» Teks Sumber

Diskusi mendalam tentang tantangan masyarakat adat di Papua, Rabu, 23 Juli 2025. |
BOGOR, dinamikanews.id – Ketika kebijakan negara dan investasi besar mengalir deras ke wilayah-wilayah paling terpencil, masyarakat adat Papua memilih bertahan. Bukan hanya untuk hidup, tapi untuk mempertahankan tanah, budaya, dan cara hidup yang terus digerus dari hari ke hari.
Isu ini menjadi perbincangan hangat dalam Diskusi Publik Sesi Kedua yang digelar di Kantor Sajogyo Institute, Jalan Malabar No. 22, Kota Bogor, Rabu (23/7/2025), dengan tajuk "Masyarakat Adat di Wilayah Frontier: Kasus Papua."
Tiga narasumber dihadirkan, masing-masing menyampaikan kegentingan situasi dari dimensi politik, sosial-budaya, dan hak asasi manusia yang dihadapi masyarakat adat di Papua.
Franky Samperante, Direktur Eksekutif Yayasan Pusaka Bentala Rakyat, menjelaskan bahwa Papua hari ini bukan hanya ladang konflik bersenjata, tetapi juga medan eksploitasi kebijakan.

» Tugas 1
Tentukan apakah setiap pernyataan berikut sesuai dengan berita tentang masyarakat adat Papua di atas. Jawab ya atau tidak, lalu kutip persis kata-kata berita yang menjadi penentunya.
(a) Diskusi itu digelar di Kantor Sajogyo Institute di Kota Bogor.
(b) Diskusi itu menghadirkan lima narasumber.
(c) Franky Samperante menjabat Direktur Eksekutif Yayasan Pusaka Bentala Rakyat.
» Tugas 2
Tuliskan kembali tanpa perubahan bagian berita tentang masyarakat adat Papua di atas, dari "Tiga narasumber dihadirkan, masing-masing" sampai "adat di Papua.".
» Tugas 3
Apa tajuk Diskusi Publik Sesi Kedua menurut berita tentang masyarakat adat Papua di atas?

(Entri data tersimpan)
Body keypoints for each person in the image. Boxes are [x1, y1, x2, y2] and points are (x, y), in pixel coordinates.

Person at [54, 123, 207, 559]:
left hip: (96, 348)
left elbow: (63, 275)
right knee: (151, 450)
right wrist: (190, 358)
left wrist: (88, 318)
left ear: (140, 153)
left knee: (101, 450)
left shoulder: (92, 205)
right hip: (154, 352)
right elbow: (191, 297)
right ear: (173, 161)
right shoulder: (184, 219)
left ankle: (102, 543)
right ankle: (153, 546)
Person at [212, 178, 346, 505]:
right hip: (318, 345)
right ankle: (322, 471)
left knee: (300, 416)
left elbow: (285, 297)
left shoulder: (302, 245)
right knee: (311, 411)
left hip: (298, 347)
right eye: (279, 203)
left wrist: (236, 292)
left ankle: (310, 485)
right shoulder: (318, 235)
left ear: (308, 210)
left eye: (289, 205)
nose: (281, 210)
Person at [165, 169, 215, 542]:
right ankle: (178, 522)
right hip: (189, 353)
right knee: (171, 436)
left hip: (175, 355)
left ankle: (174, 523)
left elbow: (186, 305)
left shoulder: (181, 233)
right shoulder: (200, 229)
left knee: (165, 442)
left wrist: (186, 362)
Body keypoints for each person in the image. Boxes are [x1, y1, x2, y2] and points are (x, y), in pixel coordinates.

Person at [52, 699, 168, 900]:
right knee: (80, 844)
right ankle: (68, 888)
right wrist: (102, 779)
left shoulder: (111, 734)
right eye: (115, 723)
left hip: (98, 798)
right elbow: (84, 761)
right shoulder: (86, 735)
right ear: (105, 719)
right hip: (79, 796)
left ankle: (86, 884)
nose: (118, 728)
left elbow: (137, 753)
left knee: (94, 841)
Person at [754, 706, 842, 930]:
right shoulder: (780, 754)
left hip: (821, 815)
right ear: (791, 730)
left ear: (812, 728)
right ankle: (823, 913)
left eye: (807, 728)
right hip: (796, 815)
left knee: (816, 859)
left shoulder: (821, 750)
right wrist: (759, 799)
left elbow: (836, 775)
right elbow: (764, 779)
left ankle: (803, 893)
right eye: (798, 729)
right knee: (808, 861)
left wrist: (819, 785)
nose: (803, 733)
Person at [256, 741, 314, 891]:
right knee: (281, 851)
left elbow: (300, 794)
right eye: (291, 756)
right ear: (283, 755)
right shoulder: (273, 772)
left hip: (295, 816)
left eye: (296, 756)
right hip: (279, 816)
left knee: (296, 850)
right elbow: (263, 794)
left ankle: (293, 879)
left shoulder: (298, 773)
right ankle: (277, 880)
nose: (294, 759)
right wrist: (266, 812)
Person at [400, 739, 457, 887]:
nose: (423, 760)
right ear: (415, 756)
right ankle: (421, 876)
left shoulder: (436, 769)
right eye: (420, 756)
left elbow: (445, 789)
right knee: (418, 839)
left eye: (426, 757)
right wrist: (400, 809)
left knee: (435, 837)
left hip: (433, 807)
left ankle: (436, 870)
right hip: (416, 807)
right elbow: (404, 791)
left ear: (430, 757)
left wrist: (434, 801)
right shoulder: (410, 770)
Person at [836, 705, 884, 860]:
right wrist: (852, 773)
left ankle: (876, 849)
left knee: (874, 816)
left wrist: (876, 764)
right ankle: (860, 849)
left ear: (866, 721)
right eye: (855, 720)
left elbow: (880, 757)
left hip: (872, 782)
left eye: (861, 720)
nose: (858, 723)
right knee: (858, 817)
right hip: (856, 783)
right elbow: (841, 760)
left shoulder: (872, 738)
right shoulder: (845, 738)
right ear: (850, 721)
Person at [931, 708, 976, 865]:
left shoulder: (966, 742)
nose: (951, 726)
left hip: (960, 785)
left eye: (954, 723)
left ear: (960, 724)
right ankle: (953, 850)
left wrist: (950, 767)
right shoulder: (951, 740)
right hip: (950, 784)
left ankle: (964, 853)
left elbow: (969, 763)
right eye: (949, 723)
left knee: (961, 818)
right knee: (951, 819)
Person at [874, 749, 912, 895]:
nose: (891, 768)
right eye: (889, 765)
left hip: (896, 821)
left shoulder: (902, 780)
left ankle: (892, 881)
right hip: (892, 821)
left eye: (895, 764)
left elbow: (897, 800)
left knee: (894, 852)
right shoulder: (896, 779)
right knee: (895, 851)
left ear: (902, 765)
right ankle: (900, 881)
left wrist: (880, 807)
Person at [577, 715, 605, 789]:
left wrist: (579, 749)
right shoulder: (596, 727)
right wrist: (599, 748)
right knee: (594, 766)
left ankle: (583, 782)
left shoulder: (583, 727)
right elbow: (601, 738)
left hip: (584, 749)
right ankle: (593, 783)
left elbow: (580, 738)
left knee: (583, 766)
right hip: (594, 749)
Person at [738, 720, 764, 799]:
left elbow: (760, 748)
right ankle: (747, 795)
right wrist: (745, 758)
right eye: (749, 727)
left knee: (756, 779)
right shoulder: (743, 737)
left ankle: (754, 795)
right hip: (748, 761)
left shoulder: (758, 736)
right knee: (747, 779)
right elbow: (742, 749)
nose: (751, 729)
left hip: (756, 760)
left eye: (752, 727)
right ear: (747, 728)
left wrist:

» Jawaban 1
(a) Ya: "digelar di Kantor Sajogyo Institute, Jalan Malabar No. 22, Kota Bogor"
(b) Tidak: "Tiga narasumber dihadirkan"
(c) Ya: "Franky Samperante, Direktur Eksekutif Yayasan Pusaka Bentala Rakyat"

» Jawaban 2
Tiga narasumber dihadirkan, masing-masing menyampaikan kegentingan situasi dari dimensi politik, sosial-budaya, dan hak asasi manusia yang dihadapi masyarakat adat di Papua.

» Jawaban 3
"Masyarakat Adat di Wilayah Frontier: Kasus Papua."